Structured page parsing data
+ + +

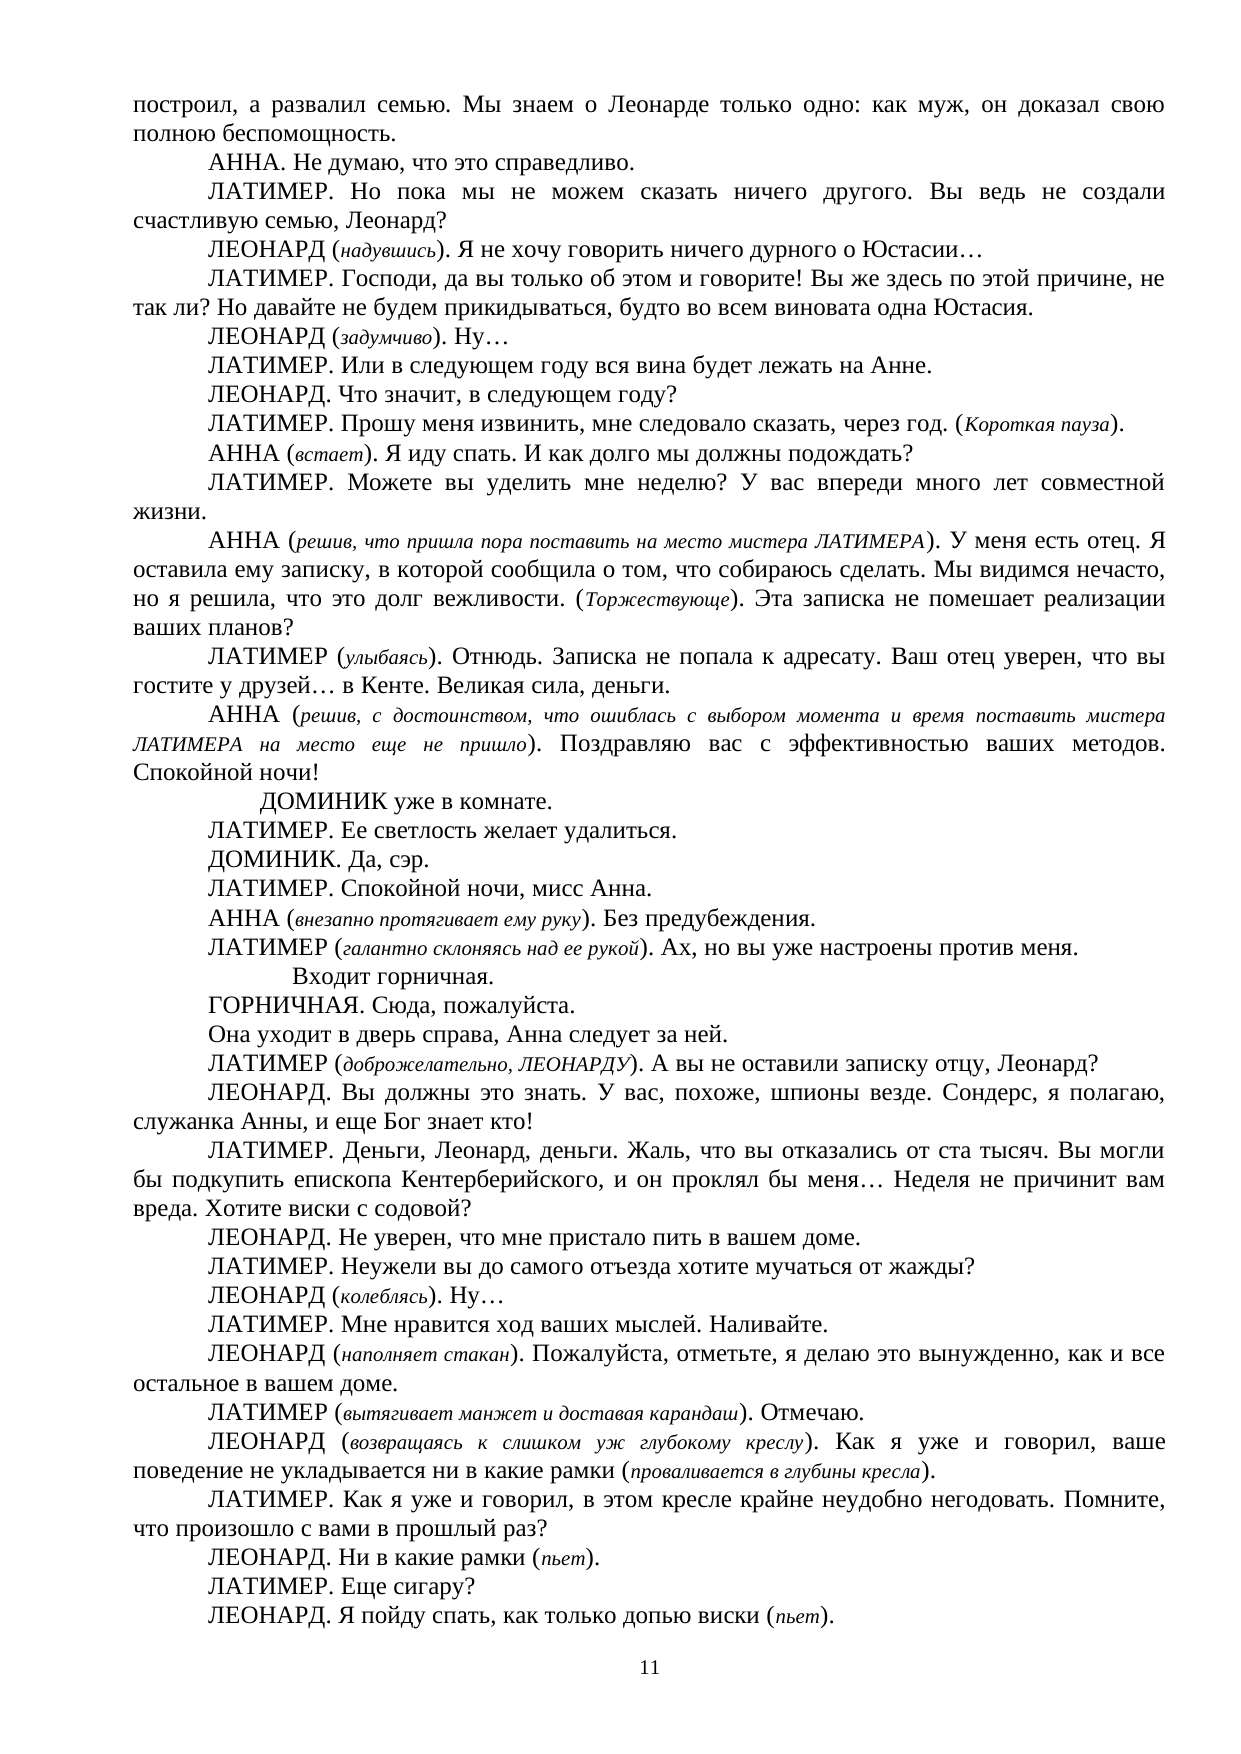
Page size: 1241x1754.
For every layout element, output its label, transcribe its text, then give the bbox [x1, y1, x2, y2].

list ГОРНИЧНАЯ. Сюда, пожалуйста. [133, 989, 1167, 1019]
list ДОМИНИК. Да, сэр. [133, 844, 1167, 873]
list Входит горничная. [133, 961, 1167, 989]
list АННА (решив, что пришла пора поставить на место мистера ЛАТИМЕРА). У меня есть отец. Я оставила ему записку, в которой сообщила о том, что собираюсь сделать. Мы видимся нечасто, но я решила, что это долг вежливости. (Торжествующе). Эта записка не помешает реализации ваших планов? [133, 524, 1167, 641]
list ЛАТИМЕР (доброжелательно, ЛЕОНАРДУ). А вы не оставили записку отцу, Леонард? [133, 1048, 1167, 1077]
list ЛАТИМЕР (улыбаясь). Отнюдь. Записка не попала к адресату. Ваш отец уверен, что вы гостите у друзей… в Кенте. Великая сила, деньги. [133, 641, 1167, 699]
list ЛАТИМЕР. Но пока мы не можем сказать ничего другого. Вы ведь не создали счастливую семью, Леонард? [133, 176, 1167, 234]
list АННА (решив, с достоинством, что ошиблась с выбором момента и время поставить мистера ЛАТИМЕРА на место еще не пришло). Поздравляю вас с эффективностью ваших методов. Спокойной ночи! [133, 699, 1167, 786]
list Она уходит в дверь справа, Анна следует за ней. [133, 1019, 1167, 1048]
list ЛЕОНАРД. Не уверен, что мне пристало пить в вашем доме. [133, 1222, 1167, 1251]
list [133, 89, 1167, 147]
list ЛЕОНАРД. Вы должны это знать. У вас, похоже, шпионы везде. Сондерс, я полагаю, служанка Анны, и еще Бог знает кто! [133, 1077, 1167, 1135]
list ЛАТИМЕР. Неужели вы до самого отъезда хотите мучаться от жажды? [133, 1251, 1167, 1280]
list ЛЕОНАРД. Что значит, в следующем году? [133, 379, 1167, 408]
list ЛЕОНАРД. Ни в какие рамки (пьет). [133, 1542, 1167, 1571]
list ЛАТИМЕР. Господи, да вы только об этом и говорите! Вы же здесь по этой причине, не так ли? Но давайте не будем прикидываться, будто во всем виновата одна Юстасия. [133, 263, 1167, 321]
list ЛЕОНАРД (наполняет стакан). Пожалуйста, отметьте, я делаю это вынужденно, как и все остальное в вашем доме. [133, 1338, 1167, 1396]
list АННА. Не думаю, что это справедливо. [133, 147, 1167, 176]
list ЛЕОНАРД (надувшись). Я не хочу говорить ничего дурного о Юстасии… [133, 234, 1167, 263]
list ЛАТИМЕР. Как я уже и говорил, в этом кресле крайне неудобно негодовать. Помните, что произошло с вами в прошлый раз? [133, 1484, 1167, 1542]
list ЛАТИМЕР. Прошу меня извинить, мне следовало сказать, через год. (Короткая пауза). [133, 408, 1167, 437]
list ЛАТИМЕР. Еще сигару? [133, 1571, 1167, 1600]
list ЛАТИМЕР. Мне нравится ход ваших мыслей. Наливайте. [133, 1309, 1167, 1338]
list ЛАТИМЕР. Деньги, Леонард, деньги. Жаль, что вы отказались от ста тысяч. Вы могли бы подкупить епископа Кентерберийского, и он проклял бы меня… Неделя не причинит вам вреда. Хотите виски с содовой? [133, 1135, 1167, 1222]
list ЛЕОНАРД. Я пойду спать, как только допью виски (пьет). [133, 1600, 1167, 1629]
list ЛАТИМЕР. Ее светлость желает удалиться. [133, 815, 1167, 844]
list ЛАТИМЕР. Или в следующем году вся вина будет лежать на Анне. [133, 350, 1167, 379]
list ЛАТИМЕР (галантно склоняясь над ее рукой). Ах, но вы уже настроены против меня. [133, 931, 1167, 961]
list ЛАТИМЕР (вытягивает манжет и доставая карандаш). Отмечаю. [133, 1396, 1167, 1426]
list АННА (встает). Я иду спать. И как долго мы должны подождать? [133, 437, 1167, 466]
list ЛЕОНАРД (задумчиво). Ну… [133, 321, 1167, 350]
list ЛАТИМЕР. Можете вы уделить мне неделю? У вас впереди много лет совместной жизни. [133, 466, 1167, 524]
list ЛЕОНАРД (колеблясь). Ну… [133, 1280, 1167, 1309]
list ДОМИНИК уже в комнате. [133, 786, 1167, 815]
list ЛЕОНАРД (возвращаясь к слишком уж глубокому креслу). Как я уже и говорил, ваше поведение не укладывается ни в какие рамки (проваливается в глубины кресла). [133, 1426, 1167, 1484]
list ЛАТИМЕР. Спокойной ночи, мисс Анна. [133, 873, 1167, 902]
list АННА (внезапно протягивает ему руку). Без предубеждения. [133, 902, 1167, 931]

+ + +

## Exercise
From the data above, copy every line where "записку" appears.

## Solution for this exercise
list АННА (решив, что пришла пора поставить на место мистера ЛАТИМЕРА). У меня есть отец. Я оставила ему записку, в которой сообщила о том, что собираюсь сделать. Мы видимся нечасто, но я решила, что это долг вежливости. (Торжествующе). Эта записка не помешает реализации ваших планов? [133, 524, 1167, 641]
list ЛАТИМЕР (доброжелательно, ЛЕОНАРДУ). А вы не оставили записку отцу, Леонард? [133, 1048, 1167, 1077]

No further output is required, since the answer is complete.